TIME IS RUNNING OUT
Ghana is such a great country that I would never wish to be a citizen of anywhere else. There is abounding peace, democracy, no intimidation of any sort and the land is rich in minerals. These are only but a few among a lot of other things such as the numerous problems we face.
These are really problems which I acknowledge because they are too great to ignore. Issues like unemployment, which is a recognized convention in Africa, extreme poverty and hunger, poor health care, lack of basic educational facilities among other things which include the new found trade in insults among politicians, the abuse of democracy so the citizenry can speak to the leaders in disrespectful fashion, impunity , certain unfavorable trade policies and others.

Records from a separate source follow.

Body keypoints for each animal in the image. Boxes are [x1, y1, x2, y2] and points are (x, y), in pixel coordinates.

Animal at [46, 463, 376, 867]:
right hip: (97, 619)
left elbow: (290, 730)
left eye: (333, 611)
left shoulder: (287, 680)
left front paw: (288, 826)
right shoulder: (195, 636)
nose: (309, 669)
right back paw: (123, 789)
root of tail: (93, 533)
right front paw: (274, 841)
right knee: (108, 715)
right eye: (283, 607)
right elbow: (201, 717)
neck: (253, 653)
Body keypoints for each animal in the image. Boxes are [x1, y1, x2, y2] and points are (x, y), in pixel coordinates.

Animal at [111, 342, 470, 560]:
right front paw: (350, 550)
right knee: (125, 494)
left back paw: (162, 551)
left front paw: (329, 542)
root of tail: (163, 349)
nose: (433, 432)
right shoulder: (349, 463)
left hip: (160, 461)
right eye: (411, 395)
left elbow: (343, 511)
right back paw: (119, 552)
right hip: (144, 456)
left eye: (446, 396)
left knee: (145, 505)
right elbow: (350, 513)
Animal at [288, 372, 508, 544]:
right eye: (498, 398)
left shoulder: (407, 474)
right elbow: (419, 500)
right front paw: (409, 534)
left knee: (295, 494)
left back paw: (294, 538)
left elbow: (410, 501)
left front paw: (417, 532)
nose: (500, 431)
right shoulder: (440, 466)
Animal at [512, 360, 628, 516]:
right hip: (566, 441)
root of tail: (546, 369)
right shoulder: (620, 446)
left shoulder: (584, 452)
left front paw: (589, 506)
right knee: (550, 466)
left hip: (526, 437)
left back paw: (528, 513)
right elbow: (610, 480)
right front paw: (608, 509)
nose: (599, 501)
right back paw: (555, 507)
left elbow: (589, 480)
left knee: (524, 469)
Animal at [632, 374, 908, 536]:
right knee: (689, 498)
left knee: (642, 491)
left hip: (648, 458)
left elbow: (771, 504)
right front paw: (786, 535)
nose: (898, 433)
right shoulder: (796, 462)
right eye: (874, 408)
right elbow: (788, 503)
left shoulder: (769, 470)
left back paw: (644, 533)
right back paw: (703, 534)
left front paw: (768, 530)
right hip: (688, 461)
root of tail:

The problems seem endless and I wonder if they will ever be solved someday. They seem to rock the nation like a boat leaving those who are neck deep into them devastatingly hopeless.
Another big problem which I see is the huge divide between the north and south in terms of development and the hub of the economy. Both go in favor of the south. I remember some of my mates asking me whether I am Ghanaian after mentioning that I come from the north while others seriously asked me if there are any Senior High Schools in the north much to my disbelief. Some actually prefer southern schools because of their prejudice about the north as a place with little or no urbanization. The harsh weather conditions may count as well.
It is really surprising the difference one sees. It sets me thinking: over fifty years down the lane and we still face the problem of 'geographic and economic inequality'. How many more years will we need to take to bridge the gap? Now that these two phases of challenges have been mentioned I can confidently say we are in a seemingly bottomless pit of challenges.
As the issue of time has been aforementioned, I will go straight to the point now. The time given to the Government of Ghana to solve problems of extreme poverty and hunger, health and education is fast elapsing. The Millennium Development Goals which the UN mandated all member states to reach by 2015 include eradication of hunger, basic health care to all, and the access to basic education by all among five others. Some policies have been put in place to reach these goals like the FCUBE and NHIS. These are to some extent good as some Ghanaians do not have the money to register for the health insurance while there are limited educational facilities in the rural areas like a decent infrastructure to learn in—rather they make do with what nature has bestowed—they sit under trees instead. Classes are frequently disrupted during the rainy season.
The deadline given is fast approaching. The incumbent policies are not eradicating the problems as they should. They need to be effectively carried out. We need to see the conscious efforts put in. We are tired of hearing about the plans. I respect the SADA mechanism which can help solve the problem of development in the north. But what kind of hope does a program which has used two years in putting the administrative structure alone in place possibly give? This surely gives me the idea that it will take at least ten years before we can anticipate enjoying first fruits.
This is the time work needs to be done to put finishing touches in place before 2015. Unfortunately the government does not seem to be keen on finishing up. It is either they do not realize how near the time is or they simply do not care. Rather what they are doing today is busily spreading false propaganda against their own and dividing themselves up in the process while trying to secure another four years in office. It is undoubted that the governance of the nation is secondary.
We are in a fast paced world. Whether or not we accept it we are on the fast lane but in a slow car that is outdated and needs changing. We must move in the pace of others. We have to struggle to keep up or we suffer. Once again we need to see the conscious efforts in overcoming the challenges. Time is running out.